Pensar por macho é assunção de uma animalidade paradoxalmente insustentável. O parente mais próximo do humano, o chimpanzé (pan troglodytes), com 99% de DNA igual ao nosso, não pensa como macho, ele é macho. Situações totalmente diversas. Mas o modelo pan é completamente inviável ao humano, primeiro porque ali não tem o Pensar humano, segundo porque há a beleza do instinto, o que, no pan, não é idiotizado, mas natural, por sua animalidade óbvia. Do animal tira-se a bela inteligência, pois ele sobe com seus atos; do humano desce-se à burrice, pois que ele poderia ser genial, e emaranha-se na estupidez. Assim, o pensar por macho é uma desantropologização, uma desumanização no que de melhor o ser humano teria, o Pensar.

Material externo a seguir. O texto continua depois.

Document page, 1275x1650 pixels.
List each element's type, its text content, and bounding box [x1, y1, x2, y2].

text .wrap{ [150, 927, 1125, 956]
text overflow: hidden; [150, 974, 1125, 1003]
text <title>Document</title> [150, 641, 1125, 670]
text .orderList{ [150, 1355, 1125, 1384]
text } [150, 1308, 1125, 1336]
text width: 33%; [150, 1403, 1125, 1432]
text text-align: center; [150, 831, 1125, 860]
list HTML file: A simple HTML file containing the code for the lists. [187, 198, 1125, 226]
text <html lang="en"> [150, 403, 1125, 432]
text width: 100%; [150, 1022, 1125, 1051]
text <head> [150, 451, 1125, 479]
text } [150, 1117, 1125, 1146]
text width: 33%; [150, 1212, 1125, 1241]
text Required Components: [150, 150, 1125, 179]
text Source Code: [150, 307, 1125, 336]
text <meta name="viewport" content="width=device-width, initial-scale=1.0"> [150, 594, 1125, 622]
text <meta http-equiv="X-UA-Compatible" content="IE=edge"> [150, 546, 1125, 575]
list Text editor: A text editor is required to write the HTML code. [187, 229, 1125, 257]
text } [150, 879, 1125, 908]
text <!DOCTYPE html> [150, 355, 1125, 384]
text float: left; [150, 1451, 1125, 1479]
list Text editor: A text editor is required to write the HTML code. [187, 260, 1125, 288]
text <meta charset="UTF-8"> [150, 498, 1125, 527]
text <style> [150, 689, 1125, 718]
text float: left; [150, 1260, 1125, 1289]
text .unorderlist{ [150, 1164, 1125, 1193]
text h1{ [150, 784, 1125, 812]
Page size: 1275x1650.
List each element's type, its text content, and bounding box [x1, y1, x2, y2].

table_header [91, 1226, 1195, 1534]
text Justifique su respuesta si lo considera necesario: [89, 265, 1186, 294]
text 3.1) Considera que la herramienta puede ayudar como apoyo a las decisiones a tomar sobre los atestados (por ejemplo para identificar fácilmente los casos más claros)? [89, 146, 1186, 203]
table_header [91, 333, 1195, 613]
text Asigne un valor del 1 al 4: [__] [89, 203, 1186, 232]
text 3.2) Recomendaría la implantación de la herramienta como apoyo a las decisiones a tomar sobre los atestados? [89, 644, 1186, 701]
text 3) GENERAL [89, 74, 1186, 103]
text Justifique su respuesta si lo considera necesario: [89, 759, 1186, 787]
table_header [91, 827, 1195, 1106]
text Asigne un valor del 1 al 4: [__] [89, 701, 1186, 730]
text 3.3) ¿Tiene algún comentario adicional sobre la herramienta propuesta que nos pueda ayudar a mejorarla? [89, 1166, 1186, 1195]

E depois vem o tal do ‘alfa’, em relação à companheira, que, de novo, no caso do reino do Pensar, não é pressupostal, como ele pensa ser, deseja. Vê-se aí a sucessão de erros conceptivos oriunda de uma cabeça em total dificuldade – por primeiro deseja ser um pan, por segundo ser um mais.  No Pensar, não há pressuposições que superqualifiquem um sexo, e desqualifiquem outro. Há que se provar que ele pode ser, seria efetivamente, ou teria condições de ser melhor pensante que a companheira. E já o pensar como macho e como alfa, por pressuposição, denota errância comprometedora.

Robert Musil[5] explica que entre a estupidez e a vaidade há uma relação íntima, para concluir que o vaidoso é uma máquina a vapor com vazamento.  Essas pessoas quando são presas, por exemplo, enfeiam-se, e isso se lhes é a morte, dada a vaidade altruísta que têm. Uns têm a peruca removida, outros os cabelos – no plural- cortados, para ficarem com apenas ‘um’ cabelo, na singularidade da pobreza prisional. Já outros acostumados a merecerem reverências excelenciais ou militaristas passam a ser zombados pelas costas, como um ex-qualquer coisa, tudo exclusivamente por seu pensar e agir baseado naquele pensar. As consequências não perdoam.

Pululam machos alfas neste trágico reino pan-humano. Alguns são cornos – e isto se lhes é a morte-, outros são inseguros, outros são brochas, e outros são assassinos. Mas para o Pensar, nada mais é degradante do que a burrice trágica que os guarnece e os guia. Sabendo-se que ela é distribuída, é questão de tempo para um colega desses aí se revelar, pensando como macho, e sonhando como alfa.  Está cheio disso por aí.

Jean Menezes de Aguiar.


[1] Narrou Christian Delacampagne, Entrevistas do Le Monde – Filosofias, p. 22.

[2] Expressão de Sarah Blaffer Hrdy, Mãe Natureza – uma visão feminina da evolução, p. 25.

[3] Do dramaturgo Eugène Ionesco.

[4] A Persistência da Burrice, ps. 51, 116, 149.

[5] Sobre a Estupidez – 3 ensaios, p. 27.